The project is open source on GitHub, and documentation was part of the grant milestone. Before 0.6, the repo was missing any documentation, so contributing or reproducing the project yourself was difficult. Luckily I am a former employee of Auki and worked on the project in 2022, so I knew it inside out, and we updated the documentation alongside the code as we shipped. You can now clone, build, and run the project on your own device with full guidelines, covering architecture, networking, Reown setup, and NFT integration. The docs are even optimized for LLMs so they can onboard you as well.

iOS release

This is the first update to Floorcraft since 2023. The game was in a broken state, especially around session changes: going from gameplay back to the main menu could brick the game and force the player to restart. This is the most polished version of the game so far.

There was also a Game Center popup issue that Auki's internal test team discovered later. During our own tests we never ran into it, but once more devices were in rotation the popup showed up, and we were lucky to catch it at the right time. It was patched quickly after.

Bug fixes

A lot of 0.6 went into hunting down bugs that surfaced under the split-state design. Here are the notable fixes that landed in this release.

Sessions and AR

  • ECS initialization hang on empty sessions
  • Black screen when joining a session
  • AR ground marker not appearing after rejoin
  • AR ground marker missing before placing the first tower
  • Vehicles not spawning on rejoin
  • Off-screen indicators not cleared on session leave
  • Domain session creation errors
  • Heartbeat service crash during editor testing

UI and state

  • Back button race condition in the UI flow service
  • Leaderboard labels duplicated when a client rejoins
  • UI and state not resetting on session leave in Mayhem mode
  • Screen dimming during QR scan

What's next

The Android build is the next major milestone for Floorcraft. The plan is to configure the Unity project for Android, optimize performance across the wide range of Android devices in the wild, handle Android-specific dependencies, and produce a final build for submission to the Google Play Store. The Unity 2022 upgrade and the early Android session init fix already give us a solid foundation to build on.

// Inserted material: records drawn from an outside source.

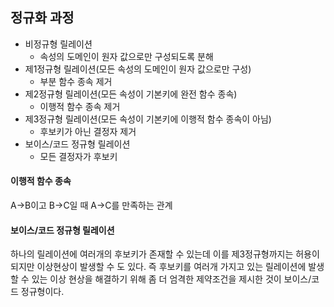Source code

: ## 정규화 과정

- 비정규형 릴레이션
  - 속성의 도메인이 원자 값으로만 구성되도록 분해
- 제1정규형 릴레이션(모든 속성의 도메인이 원자 값으로만 구성)
  - 부분 함수 종속 제거
- 제2정규형 릴레이션(모든 속성이 기본키에 완전 함수 종속)
  - 이행적 함수 종속 제거
- 제3정규형 릴레이션(모든 속성이 기본키에 이행적 함수 종속이 아님)
  - 후보키가 아닌 결정자 제거
- 보이스/코드 정규형 릴레이션
  - 모든 결정자가 후보키

#### 이행적 함수 종속

A->B이고 B->C일 때 A->C를 만족하는 관계

#### 보이스/코드 정규형 릴레이션

하나의 릴레이션에 여러개의 후보키가 존재할 수 있는데 이를 제3정규형까지는 허용이 되지만 이상현상이 발생할 수 도 있다.
즉 후보키를 여러개 가지고 있는 릴레이션에 발생할 수 있는 이상 현상을 해결하기 위해 좀 더 엄격한 제약조건을 제시한 것이 보이스/코드 정규형이다.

After Android, persistent AR asset placement is the next deliverable. This is where the posemesh tech really shines, since it lets virtual objects stay anchored to real-world spots across sessions and across players.

Try it yourself

Floorcraft: Blasters is free on the App Store. If you want to look under the hood, the source is on GitHub with full documentation for cloning, building, and running it on your own device.